All lines in the entries below that hold "down" make up the answer.

Collected data entries
● ● ● ●
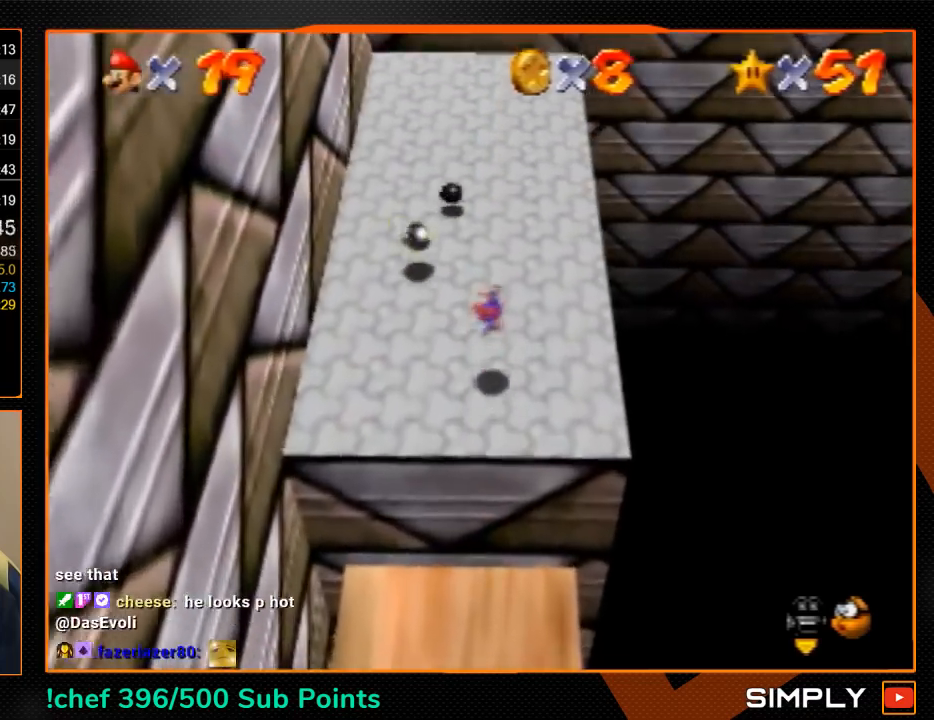
{"buttons": ["A"], "left_stick": "up", "events": [[433, "A", "down"]]}
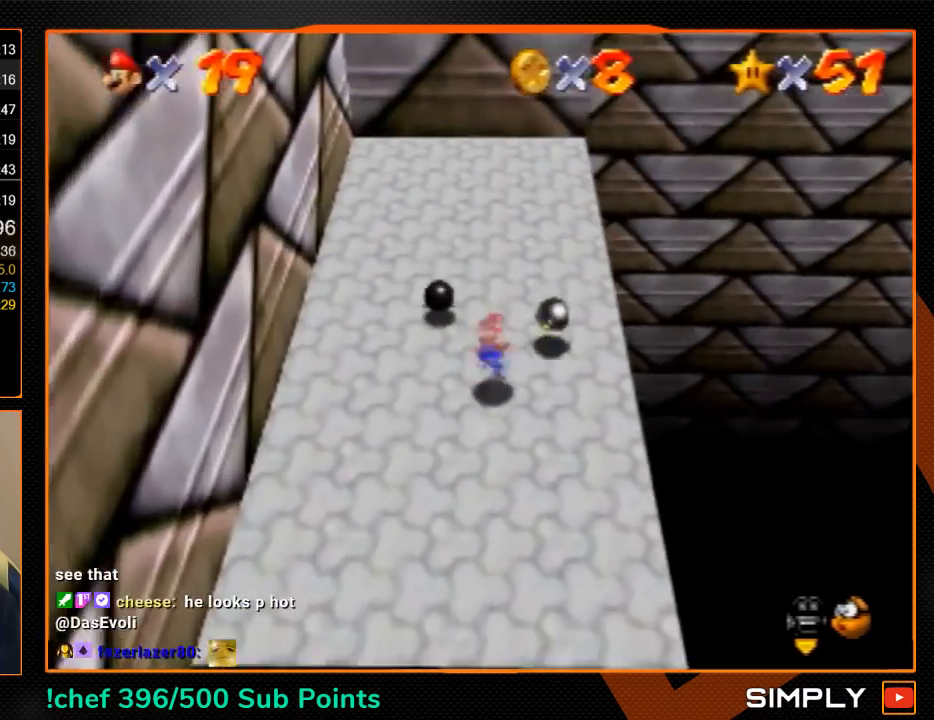
{"buttons": [], "left_stick": "up", "events": [[133, "A", "up"]]}
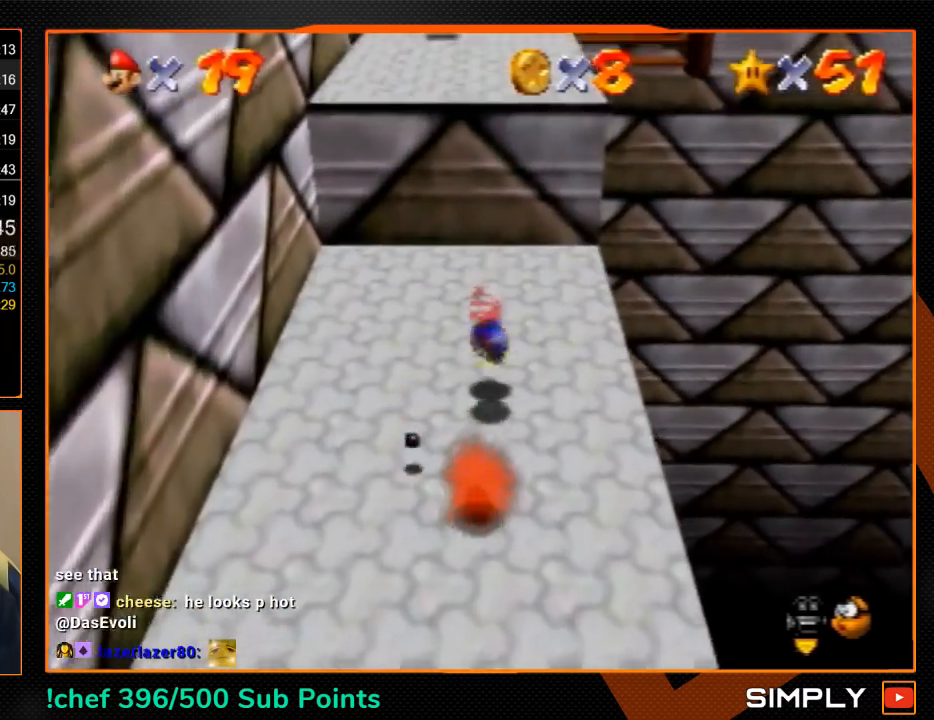
{"buttons": ["A", "B"], "left_stick": "up", "events": [[200, "A", "down"], [367, "B", "down"]]}
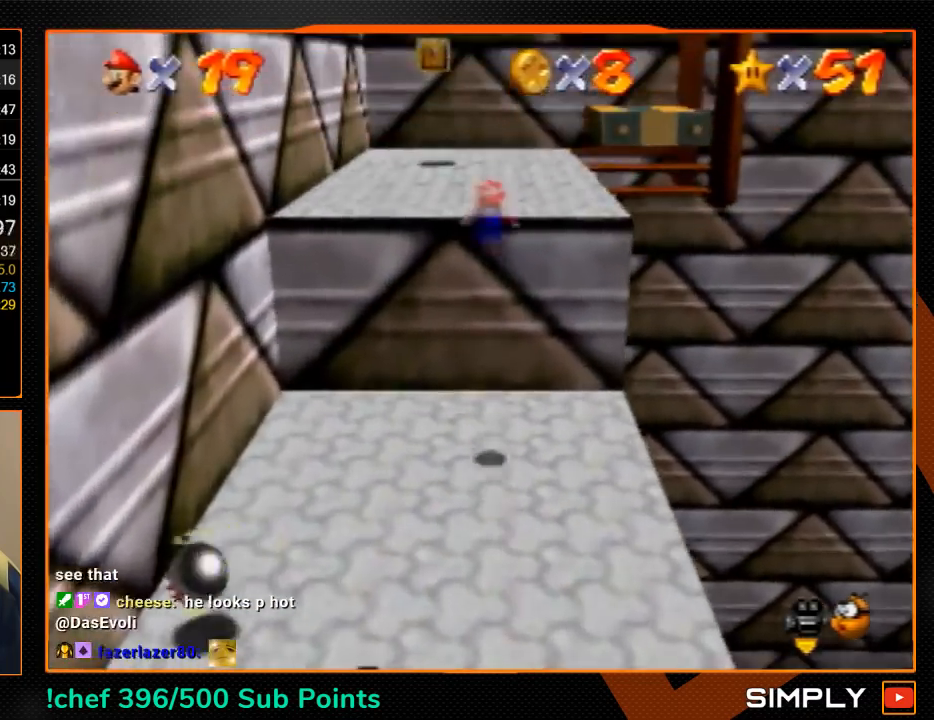
{"buttons": ["A", "B"], "left_stick": "up", "events": [[33, "A", "up"], [33, "B", "up"], [433, "A", "down"], [467, "B", "down"]]}
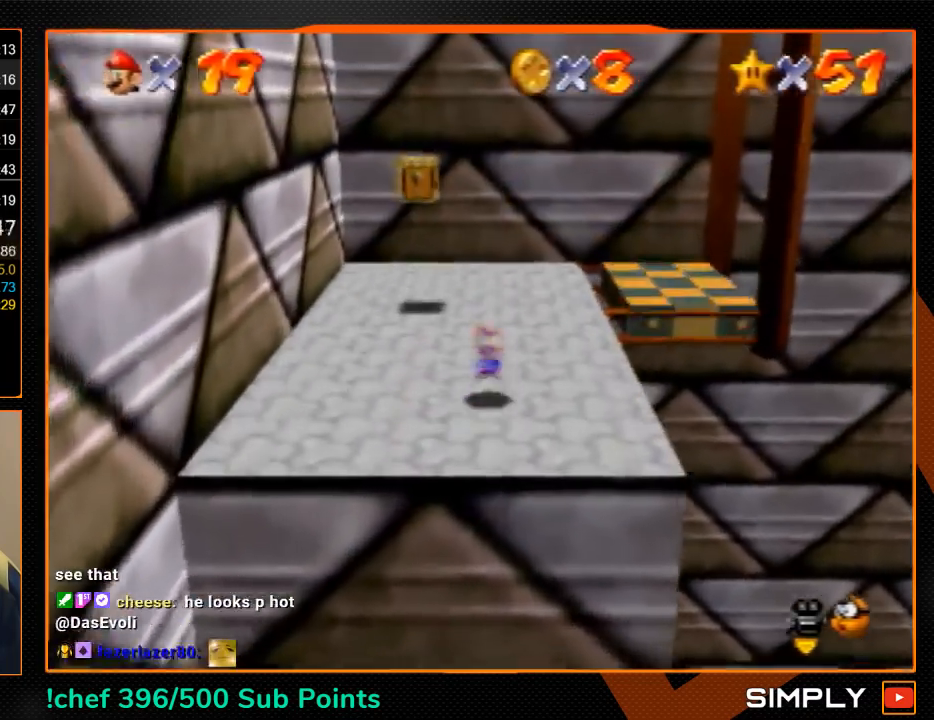
{"buttons": [], "left_stick": "up-right", "events": [[33, "A", "up"], [33, "B", "up"], [433, "left_stick", "up-right"]]}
● ● ● ●
Completed exercise
{"buttons": ["A"], "left_stick": "up", "events": [[433, "A", "down"]]}
{"buttons": ["A", "B"], "left_stick": "up", "events": [[200, "A", "down"], [367, "B", "down"]]}
{"buttons": ["A", "B"], "left_stick": "up", "events": [[33, "A", "up"], [33, "B", "up"], [433, "A", "down"], [467, "B", "down"]]}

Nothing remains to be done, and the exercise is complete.